The analysis result of classifiers with higher accuracy in Models VI~X shows in
Table 10. J48, LMT, and PART are used four times, respectively; IBk and Bagging are used three times, respectively; Logistic and Simple Logistic are used two times, respectively; K Star, JRip, SGD, SMO, Bayes Net, and Naive Bayes are used once, respectively. Therefore, J48, LMT, and PART are in the same times and tied for the first place, whereas IBk and Bagging tied for the second place.
In summary, the following five reports are defined from
Table 9 and
Table 10.
- (a)
As the above data indicate, Model VIII with data discretization is the better model. The reason may be that the data are the information type, and the accuracy is high and good after discretization.
- (b)
For Model IX and Model X, the prediction accuracy of Model IX with data discretization before attribute selection is higher due to the different technology sequence selection, whereas the accuracy of Model X with attribute selection before data discretization is more stable.
- (c)
Compared with Model VIII with data discretization, the prediction value of Model VII with attribute selection is slightly better than that of Model VIII.
- (d)
The prediction values of Model VIII and Model IX with data discretization technology are not significantly different, which may be due to the fact that these attributes are all very important, whereas Model IX with attribute selection may delete some attributes, resulting in a slight decrease in the evaluation values.
- (e)
It can be seen from
Table 9 that Model X is relatively stable.
- (3)
Decision tree graph analysis: In this study, the percentage split (67/33) method is used to generate the decision tree, evaluate, find the optimal combination, and obtain the knowledge rules and models of decision tree, which are used as research models and provide reference for investors.
- (a)
Model II: without data discretization, with attribute selection (67/33).
Figure 3 shows the results of decision tree of Model II in tree structure, and its interpretation of important attributes and decision tree rules of Model II without data discretization and with attribute selection (67/33) are identified.
- (i)
Important attributes: E4 (marital status), E7 (total number of purchased insurance policies) and E17 (total amount of life insurance (including long-term care and disability insurance)).
- (ii)
Decision tree rules: Interpreted by the first five rules.

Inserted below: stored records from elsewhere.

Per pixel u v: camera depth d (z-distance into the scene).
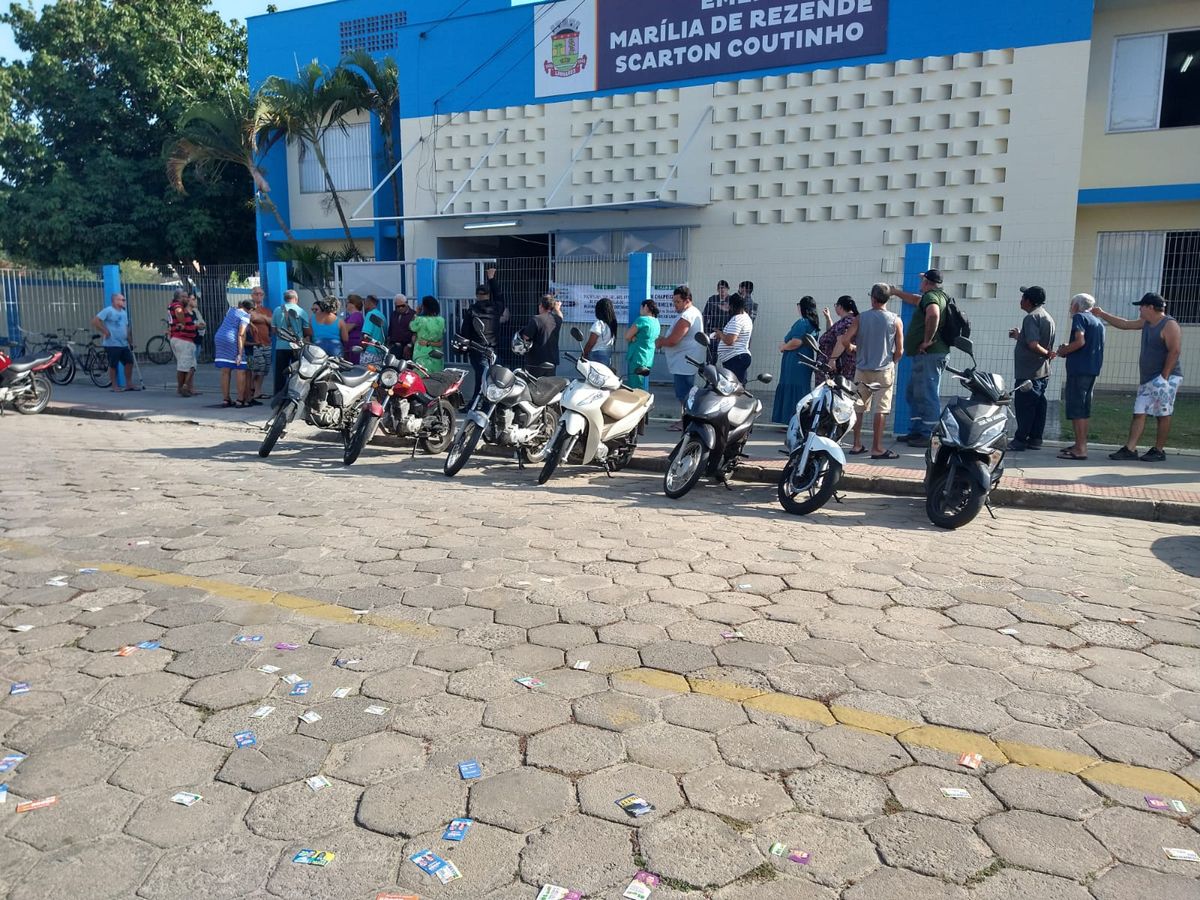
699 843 2.91
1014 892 2.69
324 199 21.84
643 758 3.43
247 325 14.34
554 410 9.34
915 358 9.90
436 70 17.38
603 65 15.84
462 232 17.45
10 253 25.17
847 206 14.24
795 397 10.94
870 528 7.04
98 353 18.17
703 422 7.90
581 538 6.57
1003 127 13.16
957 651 4.49
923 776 3.32
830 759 3.44
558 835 2.96
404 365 9.63
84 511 7.31
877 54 13.80
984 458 6.93
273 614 4.93
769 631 4.73
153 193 24.36
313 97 19.31
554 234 16.62
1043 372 9.63
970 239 13.50
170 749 3.49
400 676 4.13
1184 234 14.73
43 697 3.91
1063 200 12.95
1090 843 2.93
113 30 24.22
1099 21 14.84
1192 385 14.69
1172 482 8.23
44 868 2.79
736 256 15.15
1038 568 5.93
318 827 3.00
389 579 5.55
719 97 14.95
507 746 3.52
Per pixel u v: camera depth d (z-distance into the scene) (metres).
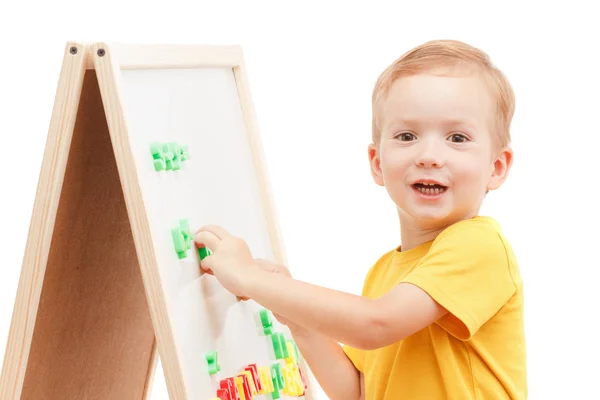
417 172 1.78
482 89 1.79
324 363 2.00
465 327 1.74
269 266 1.98
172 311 1.64
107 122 1.67
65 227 1.83
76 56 1.62
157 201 1.71
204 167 1.95
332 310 1.69
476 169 1.78
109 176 1.90
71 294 1.90
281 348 2.11
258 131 2.22
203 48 2.03
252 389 1.89
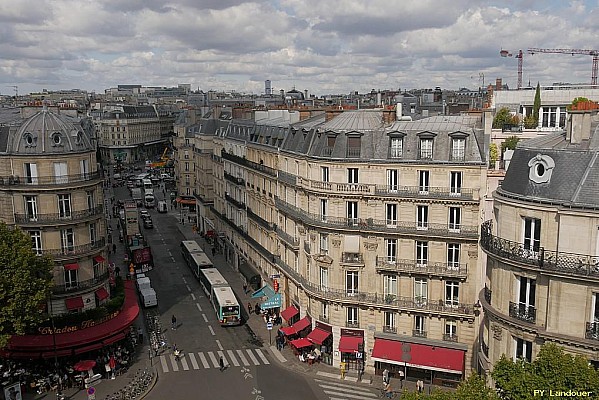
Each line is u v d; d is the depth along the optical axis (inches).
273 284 3326.8
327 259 2613.2
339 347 2613.2
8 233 2276.1
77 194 2620.6
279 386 2503.7
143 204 7086.6
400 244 2481.5
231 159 4259.4
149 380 2527.1
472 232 2345.0
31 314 2246.6
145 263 4237.2
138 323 3228.3
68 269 2598.4
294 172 2945.4
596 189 1421.0
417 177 2433.6
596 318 1439.5
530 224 1536.7
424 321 2501.2
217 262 4539.9
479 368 2176.4
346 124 2662.4
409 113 3496.6
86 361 2503.7
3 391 2283.5
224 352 2861.7
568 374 1254.3
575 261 1439.5
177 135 7190.0
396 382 2539.4
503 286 1606.8
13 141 2559.1
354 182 2554.1
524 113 3469.5
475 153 2349.9
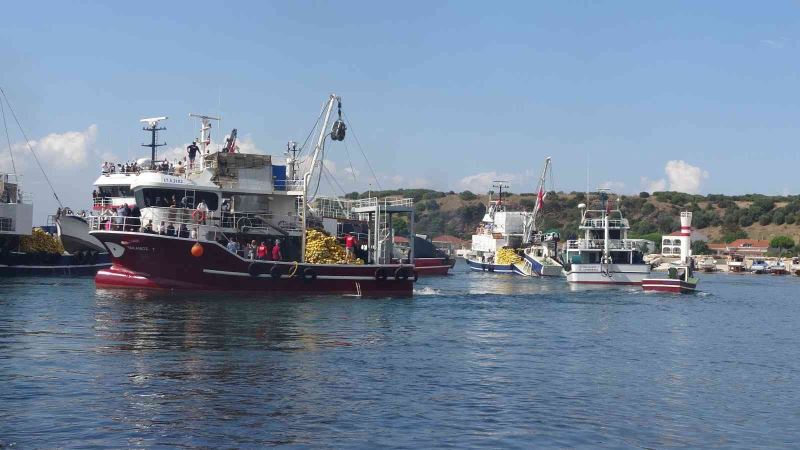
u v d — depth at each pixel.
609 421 20.70
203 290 49.38
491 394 23.27
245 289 50.06
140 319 37.16
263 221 55.88
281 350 29.39
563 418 20.78
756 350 35.22
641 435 19.53
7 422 18.66
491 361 29.17
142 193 51.62
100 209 62.56
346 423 19.41
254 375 24.55
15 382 22.72
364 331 35.84
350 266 53.03
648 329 42.25
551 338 36.66
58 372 24.22
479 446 18.03
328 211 83.94
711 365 30.42
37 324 34.91
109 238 48.88
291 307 44.44
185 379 23.62
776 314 54.88
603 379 26.45
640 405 22.69
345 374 25.28
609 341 36.41
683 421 21.06
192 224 49.84
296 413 20.14
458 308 50.06
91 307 41.78
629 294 72.75
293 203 58.38
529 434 19.16
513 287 81.50
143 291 49.62
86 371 24.45
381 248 60.22
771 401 23.91
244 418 19.50
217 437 17.91
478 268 130.88
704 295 75.19
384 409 20.91
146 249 48.66
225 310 41.78
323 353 29.14
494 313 48.00
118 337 31.42
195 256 48.72
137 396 21.34
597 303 59.84
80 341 30.22
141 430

Rule 1: IF E17 ≤ 30,000, E17 > 0, Then, E21 = Y.
Rule 1 explanation: If the total amount of life insurance is more than zero and less than or equal to 30,000, the policyholder would purchase the long-term care and disability insurance.
Rule 2: IF E17 ≤ 30,000, E17 ≤ 0, Then, E21 = N.
Rule 2 explanation: If the total amount of life insurance is less than zero and less than or equal to 30,000, the policyholder would not purchase the long-term care and disability insurance.
Rule 3: IF E17 > 30,000, E7 ≤ 1, Then, E21 = N.
Rule 3 explanation: If the total amount of life insurance is more than 30,000, and the total number of purchased insurance policies is less than or equal to 1, the policyholder would not purchase the long-term care and disability insurance.
Rule 4: IF E17 > 30,000, E7 > 1, E7 ≤ 2, E17 > 310,000, Then, E21 = N.
Rule 4 explanation: If the total amount of life insurance is more than 30,000, and the total number of purchased insurance policies is more than 1 and less than or equal to 2, then the total amount of life insurance is more than 310,000, the policyholder would not purchase the long-term care and disability insurance.
Rule 5: IF E17 > 30,000, E7 > 1, E7 ≤ 2, E17 ≤ 310,000, E17 ≤ 100,000, Then, E21 = N.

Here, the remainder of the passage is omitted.